Como falamos no começo do artigo, não é fácil o cotidiano na estação comandante Ferraz. Além dos pesquisadores, toda uma equipe de apoio, envolvendo militares da Marinha, Exército e Aeronáutica, participa do dia-a-dia. Aviões e helicópteros das Forças Aéreas Brasileiras (FAB) dão apoio aos pesquisadores. O navio Ary Rongel é essencial tanto para transporte como apoio às pesquisas. Também são usados botes infláveis. Juntamente com a infra-estrutura da estação, existem quatro outras bases de acampamento para apoio do trabalho de campo, obviamente só usadas no verão.

O clima é o principal empecilho nas atividades. Ele muda constantemente e, em três horas, um dia ameno pode se transformar numa tempestade com ventos em alta velocidade. É comum a chegada e saída de pesquisadores atrasar dias. A maior parte das atividades ou a pesquisa mais intensa é feita nos meses de verão, já que há luminosidade e um clima mais “ameno” nessa época. Durante o inverno a equipe de pesquisadores é menor, mas o trabalho continua mesmo assim.

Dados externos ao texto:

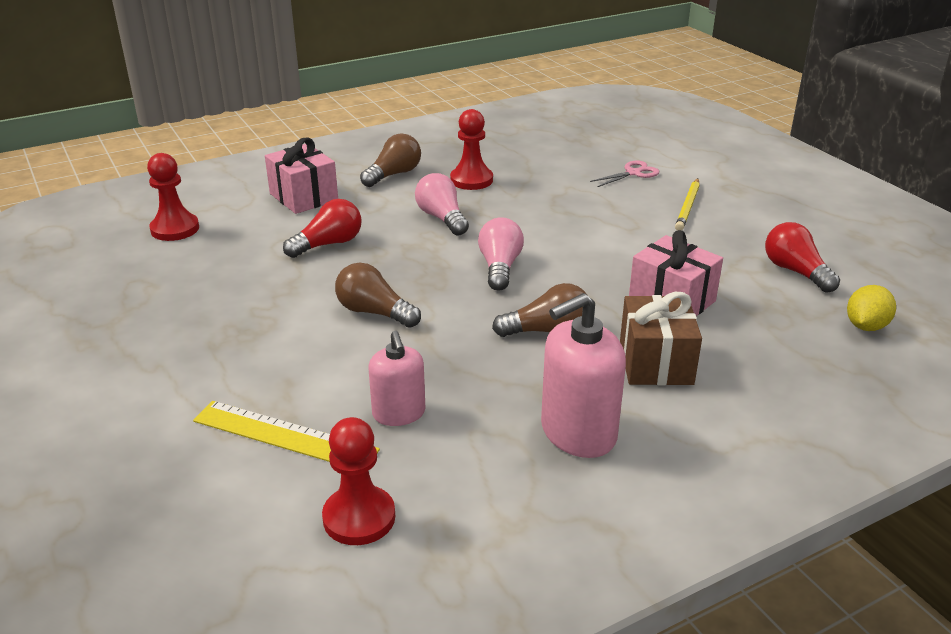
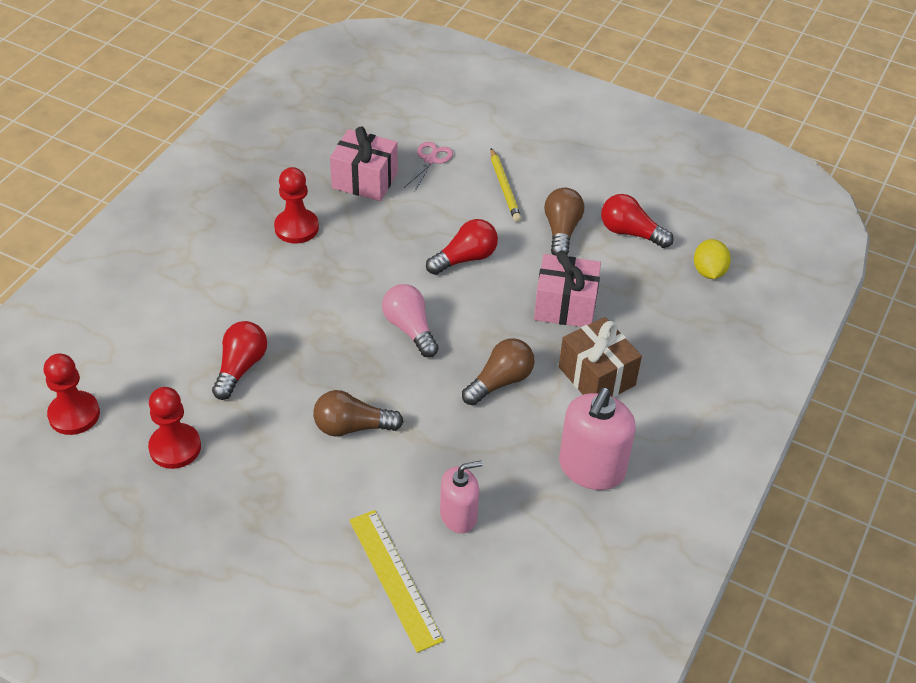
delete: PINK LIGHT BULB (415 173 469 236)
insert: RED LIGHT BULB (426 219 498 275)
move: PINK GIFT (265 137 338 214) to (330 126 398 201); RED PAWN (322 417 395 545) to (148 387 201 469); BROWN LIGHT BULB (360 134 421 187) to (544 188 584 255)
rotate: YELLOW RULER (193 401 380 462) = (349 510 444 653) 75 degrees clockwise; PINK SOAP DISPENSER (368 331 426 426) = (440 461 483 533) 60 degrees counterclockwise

Pesquisadores atrás de água
Do blog Verão Abaixo de Zero
Pesquisadores coletam água para usar na estação

Viver na estação é um trabalho de cooperação e convivência constante. Os pesquisadores precisam de ajuda mútua. Há revezamento para limpeza dos locais, para preparação de comida e até para conseguir água potável. Os momentos de lazer são poucos e se resumem a passeios monitorados pela região, mas há até quem arrisque uma pelada sob o frio polar.

Ano Novo Polar
Do blog Verão Abaixo de Zero
Pesquisador na
ceia de final de ano

Comemorações como Natal e Ano Novo são feitas distantes da família. Aliás a comunicação, graças aos avanços tecnológicos, mudou muito nos últimos anos. A internet está presente e assim que eles se comunicam com sua família e amigos. Há também um sistema de rádio e é possível fazer até teleconferências.

Mas o contato intenso com essa natureza selvagem parece prevalecer sobre qualquer sacrifício. Como diz a pesquisadora Neusa Paes Leme, que fez um diário de bordo sobre sua 25ª temporada na Antártica para o ComoTudoFunciona no blog Verão Abaixo de Zero, as pessoas saem “melhores” de lá.